__Текст для разбора__:
---

Если учесть, что Жирар был сыном хранителя художественного музея и сам организовал громкую художественную выставку, примечательно, что после отъезда из Франции он, вероятно, лишь единожды коснулся темы изобразительных искусств и их истории. По словам Жирара, его глубоко потряс пассаж, где говорится, что история – «уже не хронология, а тревожный взгляд в прошлое в надежде прочесть там судьбу мира». Мальро писал, что западная цивилизация начала сомневаться в себе и целая вереница демонов объявилась снова: тут и демоны войны, и демоны психологических «комплексов» – но все они присутствовали уже в первобытном искусстве. Человечество устремляется к самоуничтожению: «у демонов Вавилона, христианства, Фрейда и атолла Бикини – одно лицо».
Мальро печалили наши «города-призраки» и порожденная ими искаженная концепция человека. «Какое государство XIX века осмелилось бы подвергать людей физическим пыткам?» – вопрошал он. В темном, путаном тексте Мальро есть образ выпотрошенных городов западных стран – они стали очень похожи на мир первобытных племен, который когда-то дал им начало, и «последние чахлые дымки… смешиваются с чадом крематориев»86.
Даже спустя много лет Жирар помнил, как его потрясла вычитанная у Мальро ассоциация «опустошительных последствий войны в наши времена» с искусством, «его дегуманизацией и дегуманизацией мира вокруг нас, натиском абсолютного насилия». Вот прямая линия, соединяющая книги, прочитанные Жираром на заре научной карьеры, с его «Насилием и священным», а затем и с его последним крупным трудом – «Завершить Клаузевица».
Кроме того, Жирара заинтриговала реакция критиков на Мальро: «Эстеты, не будучи ни настоящими художниками, ни настоящими мыслителями, приходят в ужас от выводов, вытекающих из этого взаимодействия. Им хочется, чтобы искусство продолжало существовать, чтобы их критические бури в стакане воды, их пустопорожняя и корыстная суета вокруг искусства длились до скончания века, чтобы их благополучию ничего не угрожало. Им хотелось убедить себя, что в том, как Мальро ставит проблему, есть что-то крайне необычное и настораживающее». Жирар написал, что некоторые упреки критиков были справедливы, но слишком суровы, если сопоставить их со значимостью книги. «Произведя казнь, критики практически перестали говорить о нем и его труде, и так продолжалось до самой его смерти. Интеллигенция совершила одну из тех радикальных казней, одно из тех жертвенных изгнаний, которые так мастерски умеет совершать».

---

__Задание__: По словам Мальро из текста о Жираре выше, у чьих демонов «одно лицо»? Перечислите всех.

---

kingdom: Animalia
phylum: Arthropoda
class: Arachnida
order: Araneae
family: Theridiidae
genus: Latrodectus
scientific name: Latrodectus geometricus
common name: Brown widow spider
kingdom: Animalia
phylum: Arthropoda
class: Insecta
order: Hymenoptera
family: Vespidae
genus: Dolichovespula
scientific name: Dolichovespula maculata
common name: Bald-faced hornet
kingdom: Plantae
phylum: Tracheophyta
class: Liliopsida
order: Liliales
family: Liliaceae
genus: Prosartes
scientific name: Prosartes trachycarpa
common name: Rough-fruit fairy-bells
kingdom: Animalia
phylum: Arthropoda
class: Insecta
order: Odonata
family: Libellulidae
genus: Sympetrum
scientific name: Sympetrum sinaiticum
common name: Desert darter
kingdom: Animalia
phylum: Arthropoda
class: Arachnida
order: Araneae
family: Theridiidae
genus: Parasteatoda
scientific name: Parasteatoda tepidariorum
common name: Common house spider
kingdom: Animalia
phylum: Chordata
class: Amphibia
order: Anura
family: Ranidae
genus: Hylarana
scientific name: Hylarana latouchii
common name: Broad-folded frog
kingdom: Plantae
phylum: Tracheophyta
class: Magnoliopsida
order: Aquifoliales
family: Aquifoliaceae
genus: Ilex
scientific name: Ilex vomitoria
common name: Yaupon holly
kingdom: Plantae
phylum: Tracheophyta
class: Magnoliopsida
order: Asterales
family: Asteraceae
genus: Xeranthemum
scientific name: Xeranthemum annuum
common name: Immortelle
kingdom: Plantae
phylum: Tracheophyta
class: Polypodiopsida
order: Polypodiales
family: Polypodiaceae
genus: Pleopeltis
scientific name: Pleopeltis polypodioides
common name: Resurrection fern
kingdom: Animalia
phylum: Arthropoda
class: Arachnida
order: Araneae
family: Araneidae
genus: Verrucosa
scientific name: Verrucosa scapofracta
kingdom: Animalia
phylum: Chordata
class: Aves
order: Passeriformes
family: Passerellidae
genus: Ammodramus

---

__Ответ на задание__: Вавилон, христианство, Фрейд, атолл Бикини.